= Rows taken from a dataset =

= = = = =

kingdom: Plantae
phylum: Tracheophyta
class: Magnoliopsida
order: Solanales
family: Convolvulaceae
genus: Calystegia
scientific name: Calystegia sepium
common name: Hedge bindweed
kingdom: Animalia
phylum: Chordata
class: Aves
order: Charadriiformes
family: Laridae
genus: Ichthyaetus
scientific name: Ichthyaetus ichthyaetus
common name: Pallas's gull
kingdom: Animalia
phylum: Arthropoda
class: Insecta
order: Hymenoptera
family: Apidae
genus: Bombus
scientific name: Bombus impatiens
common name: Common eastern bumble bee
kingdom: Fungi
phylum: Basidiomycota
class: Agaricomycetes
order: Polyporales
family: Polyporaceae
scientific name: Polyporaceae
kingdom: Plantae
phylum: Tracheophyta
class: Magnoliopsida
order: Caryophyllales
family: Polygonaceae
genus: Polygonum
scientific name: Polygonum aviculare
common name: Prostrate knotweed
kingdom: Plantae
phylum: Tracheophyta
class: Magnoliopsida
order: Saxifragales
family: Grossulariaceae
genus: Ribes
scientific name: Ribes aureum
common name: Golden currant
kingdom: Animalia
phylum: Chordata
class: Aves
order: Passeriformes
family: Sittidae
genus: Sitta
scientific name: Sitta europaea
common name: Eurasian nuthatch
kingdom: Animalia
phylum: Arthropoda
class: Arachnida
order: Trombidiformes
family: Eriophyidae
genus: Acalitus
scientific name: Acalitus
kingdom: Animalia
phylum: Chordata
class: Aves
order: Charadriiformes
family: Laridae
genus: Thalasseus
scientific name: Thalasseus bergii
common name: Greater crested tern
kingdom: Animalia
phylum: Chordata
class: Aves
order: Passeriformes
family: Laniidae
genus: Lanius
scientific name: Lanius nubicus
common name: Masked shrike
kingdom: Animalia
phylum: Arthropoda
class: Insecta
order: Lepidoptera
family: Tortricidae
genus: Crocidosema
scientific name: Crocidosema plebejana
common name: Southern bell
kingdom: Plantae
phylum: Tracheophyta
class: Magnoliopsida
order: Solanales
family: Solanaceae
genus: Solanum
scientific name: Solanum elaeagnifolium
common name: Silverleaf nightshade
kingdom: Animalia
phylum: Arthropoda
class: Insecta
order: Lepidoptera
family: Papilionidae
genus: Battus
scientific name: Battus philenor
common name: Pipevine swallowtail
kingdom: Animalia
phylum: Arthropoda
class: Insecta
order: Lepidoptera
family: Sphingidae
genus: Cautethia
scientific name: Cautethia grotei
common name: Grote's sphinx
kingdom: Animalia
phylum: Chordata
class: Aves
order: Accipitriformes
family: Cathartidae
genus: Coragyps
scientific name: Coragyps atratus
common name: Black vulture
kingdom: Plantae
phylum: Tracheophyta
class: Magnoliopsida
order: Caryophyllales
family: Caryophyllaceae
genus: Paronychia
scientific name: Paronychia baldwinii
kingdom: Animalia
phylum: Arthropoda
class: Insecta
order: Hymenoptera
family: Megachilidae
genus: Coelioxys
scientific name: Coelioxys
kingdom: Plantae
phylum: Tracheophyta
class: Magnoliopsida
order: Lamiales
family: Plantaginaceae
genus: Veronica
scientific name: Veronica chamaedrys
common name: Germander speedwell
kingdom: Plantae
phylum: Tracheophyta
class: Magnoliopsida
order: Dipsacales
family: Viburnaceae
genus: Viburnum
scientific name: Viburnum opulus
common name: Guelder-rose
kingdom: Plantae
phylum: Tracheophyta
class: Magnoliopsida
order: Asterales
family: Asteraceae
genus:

= = = = =

= SHORT PROBLEM =
Put each line of the listing above into a JSON array of strings, one string per line, leaving out any blank lines.

= REPLY TO THE EXERCISE =
[
  "kingdom: Plantae",
  "phylum: Tracheophyta",
  "class: Magnoliopsida",
  "order: Solanales",
  "family: Convolvulaceae",
  "genus: Calystegia",
  "scientific name: Calystegia sepium",
  "common name: Hedge bindweed",
  "kingdom: Animalia",
  "phylum: Chordata",
  "class: Aves",
  "order: Charadriiformes",
  "family: Laridae",
  "genus: Ichthyaetus",
  "scientific name: Ichthyaetus ichthyaetus",
  "common name: Pallas's gull",
  "kingdom: Animalia",
  "phylum: Arthropoda",
  "class: Insecta",
  "order: Hymenoptera",
  "family: Apidae",
  "genus: Bombus",
  "scientific name: Bombus impatiens",
  "common name: Common eastern bumble bee",
  "kingdom: Fungi",
  "phylum: Basidiomycota",
  "class: Agaricomycetes",
  "order: Polyporales",
  "family: Polyporaceae",
  "scientific name: Polyporaceae",
  "kingdom: Plantae",
  "phylum: Tracheophyta",
  "class: Magnoliopsida",
  "order: Caryophyllales",
  "family: Polygonaceae",
  "genus: Polygonum",
  "scientific name: Polygonum aviculare",
  "common name: Prostrate knotweed",
  "kingdom: Plantae",
  "phylum: Tracheophyta",
  "class: Magnoliopsida",
  "order: Saxifragales",
  "family: Grossulariaceae",
  "genus: Ribes",
  "scientific name: Ribes aureum",
  "common name: Golden currant",
  "kingdom: Animalia",
  "phylum: Chordata",
  "class: Aves",
  "order: Passeriformes",
  "family: Sittidae",
  "genus: Sitta",
  "scientific name: Sitta europaea",
  "common name: Eurasian nuthatch",
  "kingdom: Animalia",
  "phylum: Arthropoda",
  "class: Arachnida",
  "order: Trombidiformes",
  "family: Eriophyidae",
  "genus: Acalitus",
  "scientific name: Acalitus",
  "kingdom: Animalia",
  "phylum: Chordata",
  "class: Aves",
  "order: Charadriiformes",
  "family: Laridae",
  "genus: Thalasseus",
  "scientific name: Thalasseus bergii",
  "common name: Greater crested tern",
  "kingdom: Animalia",
  "phylum: Chordata",
  "class: Aves",
  "order: Passeriformes",
  "family: Laniidae",
  "genus: Lanius",
  "scientific name: Lanius nubicus",
  "common name: Masked shrike",
  "kingdom: Animalia",
  "phylum: Arthropoda",
  "class: Insecta",
  "order: Lepidoptera",
  "family: Tortricidae",
  "genus: Crocidosema",
  "scientific name: Crocidosema plebejana",
  "common name: Southern bell",
  "kingdom: Plantae",
  "phylum: Tracheophyta",
  "class: Magnoliopsida",
  "order: Solanales",
  "family: Solanaceae",
  "genus: Solanum",
  "scientific name: Solanum elaeagnifolium",
  "common name: Silverleaf nightshade",
  "kingdom: Animalia",
  "phylum: Arthropoda",
  "class: Insecta",
  "order: Lepidoptera",
  "family: Papilionidae",
  "genus: Battus",
  "scientific name: Battus philenor",
  "common name: Pipevine swallowtail",
  "kingdom: Animalia",
  "phylum: Arthropoda",
  "class: Insecta",
  "order: Lepidoptera",
  "family: Sphingidae",
  "genus: Cautethia",
  "scientific name: Cautethia grotei",
  "common name: Grote's sphinx",
  "kingdom: Animalia",
  "phylum: Chordata",
  "class: Aves",
  "order: Accipitriformes",
  "family: Cathartidae",
  "genus: Coragyps",
  "scientific name: Coragyps atratus",
  "common name: Black vulture",
  "kingdom: Plantae",
  "phylum: Tracheophyta",
  "class: Magnoliopsida",
  "order: Caryophyllales",
  "family: Caryophyllaceae",
  "genus: Paronychia",
  "scientific name: Paronychia baldwinii",
  "kingdom: Animalia",
  "phylum: Arthropoda",
  "class: Insecta",
  "order: Hymenoptera",
  "family: Megachilidae",
  "genus: Coelioxys",
  "scientific name: Coelioxys",
  "kingdom: Plantae",
  "phylum: Tracheophyta",
  "class: Magnoliopsida",
  "order: Lamiales",
  "family: Plantaginaceae",
  "genus: Veronica",
  "scientific name: Veronica chamaedrys",
  "common name: Germander speedwell",
  "kingdom: Plantae",
  "phylum: Tracheophyta",
  "class: Magnoliopsida",
  "order: Dipsacales",
  "family: Viburnaceae",
  "genus: Viburnum",
  "scientific name: Viburnum opulus",
  "common name: Guelder-rose",
  "kingdom: Plantae",
  "phylum: Tracheophyta",
  "class: Magnoliopsida",
  "order: Asterales",
  "family: Asteraceae",
  "genus:"
]